I was stuck myself.  I had run a successful printing company and then a successful consulting company, but something was missing.  What was missing was “PURPOSE!”  I didn’t know WHY I was doing what I was doing and needed to go through the Inzet to Purpose Program in order to realign my thinking and refocus on God’s purpose for me and my peace in that.  The first step in the process was to take a look back.  Not a cursory look, but a deep dive.  To be honest, I never wanted to do that.  I thought that people in “therapy” did that, but not me.  I wanted to push ahead and continue to blaze a new and fresh trail.  Sometimes that trail we “blaze” is aimless and we find ourselves going round and round the mountain and never getting anywhere.  That was my case!  Once I started looking back, I started to notice trends in my life that I always used as positive motivation.  One major trend was that I always seemed to be the underdog.  Whether it was sports or business, I was the one scratching my way up from the bottom.  I did that so much in my life that I started getting celebrated for it.  “Oh, that guy never gives up.  Look at him, he has no talent, but man is he a hard worker!”  So, my identity revolved around being an overcomer.  I thought it was my calling in life to tackle the hardest projects and show everyone that I could succeed.  How wrong I was!  After having this mentality for so many years, I never could imagine seeing myself as anything else.  This thinking had permeated to every facet of my life.  I had to drive myself harder than anyone else, because I had no talent (I thought), so therefore, I had to drive everyone else that way.  My family, my employees, my clients…EVERYONE!  That was what I became good at, I THOUGHT!  When I took that hard look back and saw that trend throughout my stories, I finally realized that I had taken a strength and made intolerable and not very effective for relationship building, or ANYTHING really.  
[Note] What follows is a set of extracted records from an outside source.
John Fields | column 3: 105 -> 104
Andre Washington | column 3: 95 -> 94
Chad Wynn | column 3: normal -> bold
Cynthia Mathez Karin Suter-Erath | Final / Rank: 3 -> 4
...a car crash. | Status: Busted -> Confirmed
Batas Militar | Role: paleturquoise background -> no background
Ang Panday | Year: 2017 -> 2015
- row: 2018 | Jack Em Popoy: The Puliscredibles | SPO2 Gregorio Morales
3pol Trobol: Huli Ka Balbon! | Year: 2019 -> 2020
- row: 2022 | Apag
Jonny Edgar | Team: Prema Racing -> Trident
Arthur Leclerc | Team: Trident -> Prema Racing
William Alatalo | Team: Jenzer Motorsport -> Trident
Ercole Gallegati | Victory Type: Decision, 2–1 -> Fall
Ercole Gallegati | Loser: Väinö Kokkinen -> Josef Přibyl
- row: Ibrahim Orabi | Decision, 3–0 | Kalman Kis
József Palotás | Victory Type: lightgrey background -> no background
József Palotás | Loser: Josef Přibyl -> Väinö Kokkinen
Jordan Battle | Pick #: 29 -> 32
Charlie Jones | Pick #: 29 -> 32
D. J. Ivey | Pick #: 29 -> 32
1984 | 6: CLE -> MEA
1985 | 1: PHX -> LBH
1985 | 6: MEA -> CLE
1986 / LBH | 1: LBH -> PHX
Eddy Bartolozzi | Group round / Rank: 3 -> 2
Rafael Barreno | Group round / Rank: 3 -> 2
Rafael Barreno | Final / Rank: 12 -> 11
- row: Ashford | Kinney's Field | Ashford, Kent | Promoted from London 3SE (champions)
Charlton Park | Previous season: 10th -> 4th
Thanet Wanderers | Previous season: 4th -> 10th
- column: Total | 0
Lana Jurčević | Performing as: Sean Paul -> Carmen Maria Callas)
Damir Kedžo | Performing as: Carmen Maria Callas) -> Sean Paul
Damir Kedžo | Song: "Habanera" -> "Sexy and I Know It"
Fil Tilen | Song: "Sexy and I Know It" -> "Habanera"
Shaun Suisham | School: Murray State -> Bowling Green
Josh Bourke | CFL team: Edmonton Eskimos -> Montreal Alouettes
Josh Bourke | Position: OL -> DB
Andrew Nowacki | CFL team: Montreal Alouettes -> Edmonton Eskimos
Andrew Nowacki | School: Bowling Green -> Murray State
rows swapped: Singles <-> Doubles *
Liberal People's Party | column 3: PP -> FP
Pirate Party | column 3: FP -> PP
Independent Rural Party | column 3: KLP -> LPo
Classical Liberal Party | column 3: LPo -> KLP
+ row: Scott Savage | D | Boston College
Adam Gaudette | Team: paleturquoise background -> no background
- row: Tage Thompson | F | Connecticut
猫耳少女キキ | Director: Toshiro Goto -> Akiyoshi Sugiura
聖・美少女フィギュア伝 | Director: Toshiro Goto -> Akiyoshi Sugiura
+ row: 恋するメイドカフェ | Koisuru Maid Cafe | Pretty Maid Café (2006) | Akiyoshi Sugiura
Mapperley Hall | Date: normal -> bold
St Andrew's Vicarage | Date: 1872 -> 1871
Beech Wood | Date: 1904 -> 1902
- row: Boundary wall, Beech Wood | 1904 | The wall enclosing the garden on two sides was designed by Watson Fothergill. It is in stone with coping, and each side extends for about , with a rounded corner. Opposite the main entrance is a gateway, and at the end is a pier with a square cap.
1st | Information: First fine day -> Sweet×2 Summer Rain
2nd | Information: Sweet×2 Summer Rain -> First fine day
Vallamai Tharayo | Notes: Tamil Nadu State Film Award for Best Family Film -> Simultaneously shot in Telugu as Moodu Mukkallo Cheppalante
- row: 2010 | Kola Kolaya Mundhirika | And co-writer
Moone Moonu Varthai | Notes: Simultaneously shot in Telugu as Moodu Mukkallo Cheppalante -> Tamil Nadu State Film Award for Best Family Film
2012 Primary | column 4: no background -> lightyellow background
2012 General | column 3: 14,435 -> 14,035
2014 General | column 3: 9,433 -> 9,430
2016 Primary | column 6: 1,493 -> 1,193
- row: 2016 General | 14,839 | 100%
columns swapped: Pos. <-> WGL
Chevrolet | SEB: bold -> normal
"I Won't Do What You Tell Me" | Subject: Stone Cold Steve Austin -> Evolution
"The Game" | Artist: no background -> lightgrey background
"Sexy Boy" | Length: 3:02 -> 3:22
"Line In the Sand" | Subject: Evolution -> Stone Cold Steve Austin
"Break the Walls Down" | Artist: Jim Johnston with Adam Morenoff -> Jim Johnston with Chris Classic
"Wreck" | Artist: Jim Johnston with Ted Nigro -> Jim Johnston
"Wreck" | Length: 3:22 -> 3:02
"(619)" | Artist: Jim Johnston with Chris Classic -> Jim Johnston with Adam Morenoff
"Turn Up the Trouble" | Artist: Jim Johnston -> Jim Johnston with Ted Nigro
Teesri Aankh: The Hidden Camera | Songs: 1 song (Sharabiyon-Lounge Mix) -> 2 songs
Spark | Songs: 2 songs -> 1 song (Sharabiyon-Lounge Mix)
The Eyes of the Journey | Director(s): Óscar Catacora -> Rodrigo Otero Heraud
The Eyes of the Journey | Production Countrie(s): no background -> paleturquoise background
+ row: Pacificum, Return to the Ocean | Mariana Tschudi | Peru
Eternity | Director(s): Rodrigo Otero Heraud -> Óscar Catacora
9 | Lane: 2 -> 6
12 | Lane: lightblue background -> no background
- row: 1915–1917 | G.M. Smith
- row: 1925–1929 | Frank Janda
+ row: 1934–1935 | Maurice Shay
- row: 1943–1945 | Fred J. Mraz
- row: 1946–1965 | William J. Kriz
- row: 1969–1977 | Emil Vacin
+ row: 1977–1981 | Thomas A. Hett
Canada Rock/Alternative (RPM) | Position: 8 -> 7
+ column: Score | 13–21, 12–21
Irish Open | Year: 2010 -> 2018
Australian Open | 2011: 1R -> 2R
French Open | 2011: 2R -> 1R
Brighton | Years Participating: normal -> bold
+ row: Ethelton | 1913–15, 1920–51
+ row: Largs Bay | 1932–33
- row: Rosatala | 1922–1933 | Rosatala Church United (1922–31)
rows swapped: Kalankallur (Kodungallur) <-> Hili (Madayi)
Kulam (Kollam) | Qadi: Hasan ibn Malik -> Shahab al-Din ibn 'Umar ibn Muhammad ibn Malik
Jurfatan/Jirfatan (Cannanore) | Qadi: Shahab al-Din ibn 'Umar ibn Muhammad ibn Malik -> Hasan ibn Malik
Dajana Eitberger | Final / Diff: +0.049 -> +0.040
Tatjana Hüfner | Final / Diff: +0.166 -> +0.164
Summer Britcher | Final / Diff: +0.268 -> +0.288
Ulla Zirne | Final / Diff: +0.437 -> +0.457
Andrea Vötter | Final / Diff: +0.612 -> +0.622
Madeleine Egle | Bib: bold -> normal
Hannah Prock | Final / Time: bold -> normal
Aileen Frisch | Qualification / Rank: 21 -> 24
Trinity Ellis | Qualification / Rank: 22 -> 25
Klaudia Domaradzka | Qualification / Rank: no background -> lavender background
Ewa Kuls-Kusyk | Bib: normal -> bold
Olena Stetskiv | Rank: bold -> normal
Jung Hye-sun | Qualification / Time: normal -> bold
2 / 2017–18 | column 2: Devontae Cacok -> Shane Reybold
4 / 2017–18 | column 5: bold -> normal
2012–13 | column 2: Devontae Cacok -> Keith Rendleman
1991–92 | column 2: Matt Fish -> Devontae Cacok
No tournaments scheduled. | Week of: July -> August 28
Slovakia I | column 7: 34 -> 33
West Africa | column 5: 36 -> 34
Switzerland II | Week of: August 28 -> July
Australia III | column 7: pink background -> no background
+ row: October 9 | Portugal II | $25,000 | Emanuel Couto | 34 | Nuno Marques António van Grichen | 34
Being an introvert, I have to be honest, relationship building wasn’t high on my list, so it didn’t really matter if I pushed people away.  A matter of fact, I used it to push people away, so I wouldn’t have to deal with their “gray area”the muddiness of emotions and feelings.  As I looked back and realized what I was doing and then vetted that through the Inzet lens (life is ALL about relationships), I realized how wrong my thinking (and actions) had been.  So NOW WHAT?  As I worked through the second phase of the program, I had to realign and repurpose the good strengths I had developed during the ups and downs of my life.  If we trust God (another Inzet pillar) and know that He allows everything (even if He didn’t cause it), I HAD to relook at my life and learn from it.  That is what phase 2 allowed me to do, but again, THEN WHAT?

Then what, was phase 3.  In phase 3, we started to look ahead with a new perspective.  I was able to think about everything I had been through in my life, both good and bad, and focus on my purpose.  I realized that my purpose had always been encouraging people to live out their purpose to the fullest.  When I looked back, I saw all the people I helped and all the people I wanted to help and soon realized that my purpose was helping them!  Now, in the past, I went about that purpose all wrong and it felt unsettled and therefore purposeless.  I wasn’t motivating ANYONE, even though my heart was right, because my actions were full of pride, judgement and high expectations.  I never really understood the relationship building side of leading people toward purpose.  I never met people “where they were at,” because I wanted to get to their purpose (and operationalize it) a lot more quickly than they could fathom.  As you can guess, it was more about ME and the process of growth and less about the other person moving at their own pace and actually owning their own growth.  

As I mentioned above, I can’t say that I have arrived, but I’m so much more aware of who I am in Christ, what my God-given strengths are, how to use those strengthens to live out my purpose and how important relationships are.  I can’t wait to see how God continues to allow me to personally grow and help others be all they can be, while getting closer to God and living out His ultimate purpose for their lives!